▸ **Reading passage**:
Despite growing problems with hordes of rats that have moved into the area, the trash remains, he said. "Some of it's been sitting there since the first of the year."
On April 13, EPD issued an administrative order to the transfer station operator, D & H Rail Services, directing that the trash be removed, Mr. Bishop said. There has been no response.
Warren County Commission Chairman Bobby Johnson said the transfer station owner, Harold Vines of Leachville, Ark., had good intentions.
"They did a good job up until the last few months," he said. "But the trash is still there."
County officials believe EPD should handle the problem.
"They wanted me to have the Board of Health get involved, but it doesn't belong to us," Mr. Johnson sad. "The government has nothing in it and we want them to handle it. Eventually something's got to be done."

▸ **What you need to do**: Please carry on the news passage above about the trash left at the Warren County transfer station, picking up after its final sentence.

▸ **Information supplied**:
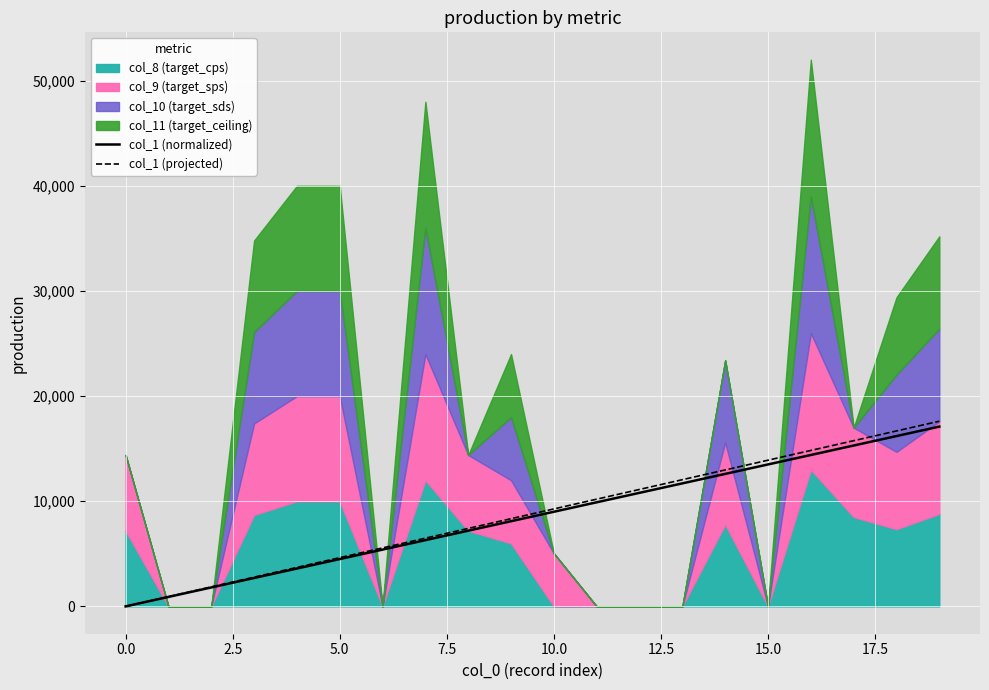

The value of col_1 (projected) at 15.0 is 19600. True or false?

False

▸ **Result of the exercise**:
In the meantime, Mr. Bishop acknowledged it will be difficult for EPD to resolve the case, especially when the responsible party is out of state. "We're not going to extradite the guy from Arkansas."
Mr. Vines did not return phone messages left at his Arkansas office Tuesday and Wednesday.
Warren County officials, meanwhile, have hired another contractor to haul the county's trash to McDuffie County landfill near Thomson on an interim basis.
"We're hoping somebody else will come in and reopen this transfer station," Mr. Johnson said. "I want to be able to work with whoever the new owners will be."